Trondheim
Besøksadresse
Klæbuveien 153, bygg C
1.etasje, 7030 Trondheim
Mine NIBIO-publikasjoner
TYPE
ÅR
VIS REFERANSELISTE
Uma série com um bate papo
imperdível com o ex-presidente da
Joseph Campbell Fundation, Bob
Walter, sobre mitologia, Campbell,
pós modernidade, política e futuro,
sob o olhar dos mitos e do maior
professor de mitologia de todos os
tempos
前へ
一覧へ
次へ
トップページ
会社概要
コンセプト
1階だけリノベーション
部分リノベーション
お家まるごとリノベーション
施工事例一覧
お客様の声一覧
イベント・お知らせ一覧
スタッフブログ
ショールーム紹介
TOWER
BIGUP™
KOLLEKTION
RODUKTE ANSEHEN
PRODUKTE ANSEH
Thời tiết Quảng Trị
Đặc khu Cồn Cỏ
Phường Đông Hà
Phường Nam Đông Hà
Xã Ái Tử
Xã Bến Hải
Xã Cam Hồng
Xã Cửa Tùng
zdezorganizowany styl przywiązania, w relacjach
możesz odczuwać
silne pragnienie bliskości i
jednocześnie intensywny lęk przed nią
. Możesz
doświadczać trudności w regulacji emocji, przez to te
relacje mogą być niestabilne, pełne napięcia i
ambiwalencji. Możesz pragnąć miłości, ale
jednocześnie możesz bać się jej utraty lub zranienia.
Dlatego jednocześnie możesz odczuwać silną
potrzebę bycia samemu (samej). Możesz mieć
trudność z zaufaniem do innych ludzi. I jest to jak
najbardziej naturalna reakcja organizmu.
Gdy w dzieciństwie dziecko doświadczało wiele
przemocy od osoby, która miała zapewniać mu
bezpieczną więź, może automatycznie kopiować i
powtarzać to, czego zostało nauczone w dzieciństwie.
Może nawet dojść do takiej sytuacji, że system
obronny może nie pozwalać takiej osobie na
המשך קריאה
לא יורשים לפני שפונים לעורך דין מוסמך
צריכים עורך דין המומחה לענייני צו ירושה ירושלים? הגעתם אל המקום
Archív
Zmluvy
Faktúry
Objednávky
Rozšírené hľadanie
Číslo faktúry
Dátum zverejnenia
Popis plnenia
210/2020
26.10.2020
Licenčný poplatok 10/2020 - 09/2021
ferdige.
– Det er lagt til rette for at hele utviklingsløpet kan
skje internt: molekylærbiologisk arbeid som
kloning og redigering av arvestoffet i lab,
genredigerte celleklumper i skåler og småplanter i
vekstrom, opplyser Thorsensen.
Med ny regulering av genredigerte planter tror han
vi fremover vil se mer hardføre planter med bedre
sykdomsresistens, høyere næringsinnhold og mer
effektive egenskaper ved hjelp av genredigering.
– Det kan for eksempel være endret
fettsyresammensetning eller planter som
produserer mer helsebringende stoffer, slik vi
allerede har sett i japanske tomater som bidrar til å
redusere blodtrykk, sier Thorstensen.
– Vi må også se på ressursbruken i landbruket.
+++
Aim of the task |
Extract every line of text from all of the records above, keeping each line word for word and in its original order.

Solution to this task |
Trondheim
Besøksadresse
Klæbuveien 153, bygg C
1.etasje, 7030 Trondheim
Mine NIBIO-publikasjoner
TYPE
ÅR
VIS REFERANSELISTE
Uma série com um bate papo
imperdível com o ex-presidente da
Joseph Campbell Fundation, Bob
Walter, sobre mitologia, Campbell,
pós modernidade, política e futuro,
sob o olhar dos mitos e do maior
professor de mitologia de todos os
tempos
前へ
一覧へ
次へ
トップページ
会社概要
コンセプト
1階だけリノベーション
部分リノベーション
お家まるごとリノベーション
施工事例一覧
お客様の声一覧
イベント・お知らせ一覧
スタッフブログ
ショールーム紹介
TOWER
BIGUP™
KOLLEKTION
RODUKTE ANSEHEN
PRODUKTE ANSEH
Thời tiết Quảng Trị
Đặc khu Cồn Cỏ
Phường Đông Hà
Phường Nam Đông Hà
Xã Ái Tử
Xã Bến Hải
Xã Cam Hồng
Xã Cửa Tùng
zdezorganizowany styl przywiązania, w relacjach
możesz odczuwać
silne pragnienie bliskości i
jednocześnie intensywny lęk przed nią
. Możesz
doświadczać trudności w regulacji emocji, przez to te
relacje mogą być niestabilne, pełne napięcia i
ambiwalencji. Możesz pragnąć miłości, ale
jednocześnie możesz bać się jej utraty lub zranienia.
Dlatego jednocześnie możesz odczuwać silną
potrzebę bycia samemu (samej). Możesz mieć
trudność z zaufaniem do innych ludzi. I jest to jak
najbardziej naturalna reakcja organizmu.
Gdy w dzieciństwie dziecko doświadczało wiele
przemocy od osoby, która miała zapewniać mu
bezpieczną więź, może automatycznie kopiować i
powtarzać to, czego zostało nauczone w dzieciństwie.
Może nawet dojść do takiej sytuacji, że system
obronny może nie pozwalać takiej osobie na
המשך קריאה
לא יורשים לפני שפונים לעורך דין מוסמך
צריכים עורך דין המומחה לענייני צו ירושה ירושלים? הגעתם אל המקום
Archív
Zmluvy
Faktúry
Objednávky
Rozšírené hľadanie
Číslo faktúry
Dátum zverejnenia
Popis plnenia
210/2020
26.10.2020
Licenčný poplatok 10/2020 - 09/2021
ferdige.
– Det er lagt til rette for at hele utviklingsløpet kan
skje internt: molekylærbiologisk arbeid som
kloning og redigering av arvestoffet i lab,
genredigerte celleklumper i skåler og småplanter i
vekstrom, opplyser Thorsensen.
Med ny regulering av genredigerte planter tror han
vi fremover vil se mer hardføre planter med bedre
sykdomsresistens, høyere næringsinnhold og mer
effektive egenskaper ved hjelp av genredigering.
– Det kan for eksempel være endret
fettsyresammensetning eller planter som
produserer mer helsebringende stoffer, slik vi
allerede har sett i japanske tomater som bidrar til å
redusere blodtrykk, sier Thorstensen.
– Vi må også se på ressursbruken i landbruket.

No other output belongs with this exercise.